The Electricity Generation Costs, published by the Department of Business, Energy and Industrial Strategy (BEIS), forecasts the levelised cost of energy (LCOE) across several electricity generation technologies.
The most recent edition, published Monday, shows dramatic falls in the projected cost of developing and running renewable technologies over the next two decades.
The government expects large-scale solar PV installations to be delivered at a cost of £44 per megawatt-hour (MWh) of electricity in 2025, a significant reduction from the £68/MWh cost forecast in 2016. The £30 of the £44/MWh figure comes from construction costs, with operation and management costs contributing another £10/MWh.
Costs for solar power will fall still further by 2030: to just £39/MWh, an even greater reduction from the £60/MWh projected in 2016. Costs will then fall to £33/MWh by 2040.
However, these costs are based on BEIS’ central estimate and could fall as low as £28/MWh or be as high as £39/MW in 2040.
Similarly, the government revised estimates for the cost of onshore wind, from £65/MWh to just £46/MWh by 2025.
Offshore wind has seen the biggest reduction in projected costs. Forecast to cost £106/MWh by 2025 four years ago, it’s now expected to cost just £57/MWh by mid-decade.

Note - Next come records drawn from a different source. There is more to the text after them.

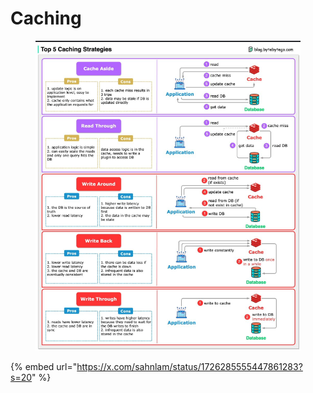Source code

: # Caching

<figure><img src="../.gitbook/assets/image (1) (1) (1).png" alt=""><figcaption></figcaption></figure>

{% embed url="https://x.com/sahnlam/status/1726285555447861283?s=20" %}
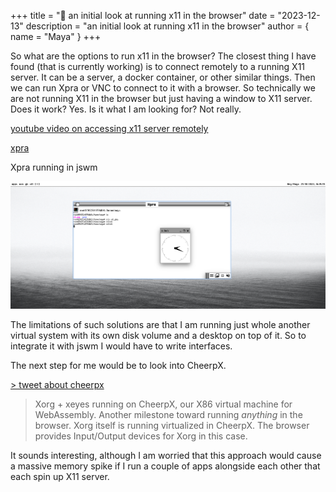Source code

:+++
title = "👀 an initial look at running x11 in the browser"
date = "2023-12-13"
description = "an initial look at running x11 in the browser"
author = { name = "Maya" }
+++

So what are the options to run x11 in the browser? The closest thing I have found (that is currently working) is to connect remotely to a running X11 server.
It can be a server, a docker container, or other similar things. Then we can run Xpra or VNC to connect to it with a browser. So technically we are not running X11 in the browser but just having a window to X11 server. Does it work? Yes. Is it what I am looking for? Not really.

[youtube video on accessing x11 server remotely](https://www.youtube.com/watch?v=a5bDdN082No)

[xpra](https://xpra.org/)

Xpra running in jswm

![xpra](/images/xpra.png)

The limitations of such solutions are that I am running just whole another virtual system with its own disk volume and a desktop on top of it. So to integrate it with jswm I would have to write interfaces.

The next step for me would be to look into CheerpX.

[> tweet about cheerpx](https://twitter.com/alexpignotti/status/1340736327508226048)

> Xorg + xeyes running on CheerpX, our X86 virtual machine for WebAssembly. Another milestone toward running _anything_ in the browser.
> Xorg itself is running virtualized in CheerpX. The browser provides Input/Output devices for Xorg in this case.

It sounds interesting, although I am worried that this approach would cause a massive memory spike if I run a couple of apps alongside each other that each spin up X11 server.

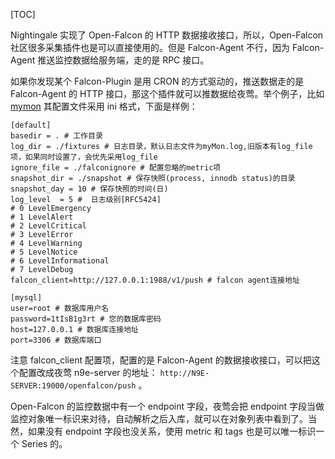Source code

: [TOC]

Nightingale 实现了 Open-Falcon 的 HTTP 数据接收接口，所以，Open-Falcon 社区很多采集插件也是可以直接使用的。但是 Falcon-Agent 不行，因为 Falcon-Agent 推送监控数据给服务端，走的是 RPC 接口。

如果你发现某个 Falcon-Plugin 是用 CRON 的方式驱动的，推送数据走的是 Falcon-Agent 的 HTTP 接口，那这个插件就可以推数据给夜莺。举个例子，比如 [mymon](https://github.com/open-falcon/mymon) 其配置文件采用 ini 格式，下面是样例：

    [default]
    basedir = . # 工作目录
    log_dir = ./fixtures # 日志目录，默认日志文件为myMon.log,旧版本有log_file项，如果同时设置了，会优先采用log_file
    ignore_file = ./falconignore # 配置忽略的metric项
    snapshot_dir = ./snapshot # 保存快照(process, innodb status)的目录
    snapshot_day = 10 # 保存快照的时间(日)
    log_level  = 5 #  日志级别[RFC5424]
    # 0 LevelEmergency
    # 1 LevelAlert
    # 2 LevelCritical
    # 3 LevelError
    # 4 LevelWarning
    # 5 LevelNotice
    # 6 LevelInformational
    # 7 LevelDebug
    falcon_client=http://127.0.0.1:1988/v1/push # falcon agent连接地址
    
    [mysql]
    user=root # 数据库用户名
    password=1tIsB1g3rt # 您的数据库密码
    host=127.0.0.1 # 数据库连接地址
    port=3306 # 数据库端口


注意 falcon\_client 配置项，配置的是 Falcon-Agent 的数据接收接口，可以把这个配置改成夜莺 n9e-server 的地址： `http://N9E-SERVER:19000/openfalcon/push` 。

Open-Falcon 的监控数据中有一个 endpoint 字段，夜莺会把 endpoint 字段当做监控对象唯一标识来对待，自动解析之后入库，就可以在对象列表中看到了。当然，如果没有 endpoint 字段也没关系，使用 metric 和 tags 也是可以唯一标识一个 Series 的。

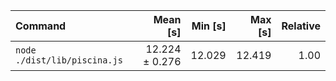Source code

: | Command                      |       Mean [s] | Min [s] | Max [s] | Relative |
| :--------------------------- | -------------: | ------: | ------: | -------: |
| `node ./dist/lib/piscina.js` | 12.224 ± 0.276 |  12.029 |  12.419 |     1.00 |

Combined Cycle Gas Turbine (CCGT) plants are expected to cost £85/MWh, significantly higher than the renewable technologies.
Chris Hewett, CEO of the Solar Trade Association (STA), said that while the industry has known “for a long time” that large-scale solar PV is one of the cheapest energy sources, the trade body is pleased that “this has now been officially recognised.”
“Now it is time for the government to set an ambitious target for the deployment of solar PV in the UK, as it has done with offshore wind. Our favoured goal, 40GW by 2030, aligns with recommendations made by the Committee on Climate Change and the National Infrastructure Commission, and is achievable with moderate policy support,” he added.
Last month, a study from Imperial College London predicted that the costs developers agreed for offshore wind at the Contracts for Difference (CfD) auction last September is very likely to be below the wholesale price of electricity by the time the generators come online later this decade. The wind farms will thus operate with a negative subsidy, paying money back to energy bill payers.